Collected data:
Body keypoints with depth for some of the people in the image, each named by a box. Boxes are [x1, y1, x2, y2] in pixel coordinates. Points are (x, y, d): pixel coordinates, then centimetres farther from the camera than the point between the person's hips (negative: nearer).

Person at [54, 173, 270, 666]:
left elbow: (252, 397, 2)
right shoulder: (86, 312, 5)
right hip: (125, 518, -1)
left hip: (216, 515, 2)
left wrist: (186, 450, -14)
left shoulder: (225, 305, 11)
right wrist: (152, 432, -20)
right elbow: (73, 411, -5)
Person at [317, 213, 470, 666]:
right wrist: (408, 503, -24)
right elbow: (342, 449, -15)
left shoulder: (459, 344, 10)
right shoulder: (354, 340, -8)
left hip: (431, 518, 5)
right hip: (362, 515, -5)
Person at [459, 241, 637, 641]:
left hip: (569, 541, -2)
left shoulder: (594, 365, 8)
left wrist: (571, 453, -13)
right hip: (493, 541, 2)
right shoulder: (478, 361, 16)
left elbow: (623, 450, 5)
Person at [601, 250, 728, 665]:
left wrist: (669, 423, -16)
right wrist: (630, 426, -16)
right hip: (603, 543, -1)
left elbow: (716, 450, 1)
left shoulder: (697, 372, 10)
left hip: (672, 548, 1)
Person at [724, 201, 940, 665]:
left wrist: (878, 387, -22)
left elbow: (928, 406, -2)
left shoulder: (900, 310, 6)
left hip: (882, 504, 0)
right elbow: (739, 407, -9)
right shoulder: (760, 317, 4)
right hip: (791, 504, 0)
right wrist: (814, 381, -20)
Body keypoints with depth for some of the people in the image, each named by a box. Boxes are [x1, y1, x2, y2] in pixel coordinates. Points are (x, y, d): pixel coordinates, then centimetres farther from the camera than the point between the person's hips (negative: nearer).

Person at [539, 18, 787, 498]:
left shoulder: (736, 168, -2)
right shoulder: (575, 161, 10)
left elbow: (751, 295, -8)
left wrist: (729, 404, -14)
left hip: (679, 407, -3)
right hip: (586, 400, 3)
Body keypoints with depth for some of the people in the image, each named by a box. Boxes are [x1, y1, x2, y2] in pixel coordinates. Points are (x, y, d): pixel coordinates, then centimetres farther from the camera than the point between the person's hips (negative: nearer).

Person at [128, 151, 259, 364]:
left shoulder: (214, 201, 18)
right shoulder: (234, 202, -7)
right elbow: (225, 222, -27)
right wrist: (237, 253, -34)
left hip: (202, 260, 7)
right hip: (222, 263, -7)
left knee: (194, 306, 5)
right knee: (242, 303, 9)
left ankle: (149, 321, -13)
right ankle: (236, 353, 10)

Description of the task >>
May I have the entries returned exactly, with every line in place?

Result of this exercise >>
Body keypoints with depth for some of the people in the image, each named by a box. Boxes are [x1, y1, x2, y2] in pixel coordinates. Points are (x, y, d): pixel coordinates, then centimetres farther from the camera than the point between the person's hips (negative: nearer).

Person at [54, 173, 270, 666]:
left elbow: (252, 397, 2)
right shoulder: (86, 312, 5)
right hip: (125, 518, -1)
left hip: (216, 515, 2)
left wrist: (186, 450, -14)
left shoulder: (225, 305, 11)
right wrist: (152, 432, -20)
right elbow: (73, 411, -5)
Person at [317, 213, 470, 666]:
right wrist: (408, 503, -24)
right elbow: (342, 449, -15)
left shoulder: (459, 344, 10)
right shoulder: (354, 340, -8)
left hip: (431, 518, 5)
right hip: (362, 515, -5)
Person at [459, 241, 637, 641]:
left hip: (569, 541, -2)
left shoulder: (594, 365, 8)
left wrist: (571, 453, -13)
right hip: (493, 541, 2)
right shoulder: (478, 361, 16)
left elbow: (623, 450, 5)
Person at [601, 250, 728, 665]:
left wrist: (669, 423, -16)
right wrist: (630, 426, -16)
right hip: (603, 543, -1)
left elbow: (716, 450, 1)
left shoulder: (697, 372, 10)
left hip: (672, 548, 1)
Person at [724, 201, 940, 665]:
left wrist: (878, 387, -22)
left elbow: (928, 406, -2)
left shoulder: (900, 310, 6)
left hip: (882, 504, 0)
right elbow: (739, 407, -9)
right shoulder: (760, 317, 4)
right hip: (791, 504, 0)
right wrist: (814, 381, -20)
Body keypoints with depth for some of the people in the image, each named by a box. Boxes are [x1, y1, x2, y2] in pixel coordinates. Points are (x, y, d): pixel coordinates, then centimetres farther from the camera than the point between the person's hips (negative: nearer).

Person at [539, 18, 787, 498]:
left shoulder: (736, 168, -2)
right shoulder: (575, 161, 10)
left elbow: (751, 295, -8)
left wrist: (729, 404, -14)
left hip: (679, 407, -3)
right hip: (586, 400, 3)
Body keypoints with depth for some of the people in the image, each named by a box. Boxes are [x1, y1, x2, y2] in pixel coordinates. Points are (x, y, d): pixel coordinates, then centimetres farther from the camera than the point between the person's hips (negative: nearer).

Person at [128, 151, 259, 364]:
left shoulder: (214, 201, 18)
right shoulder: (234, 202, -7)
right elbow: (225, 222, -27)
right wrist: (237, 253, -34)
left hip: (202, 260, 7)
right hip: (222, 263, -7)
left knee: (194, 306, 5)
right knee: (242, 303, 9)
left ankle: (149, 321, -13)
right ankle: (236, 353, 10)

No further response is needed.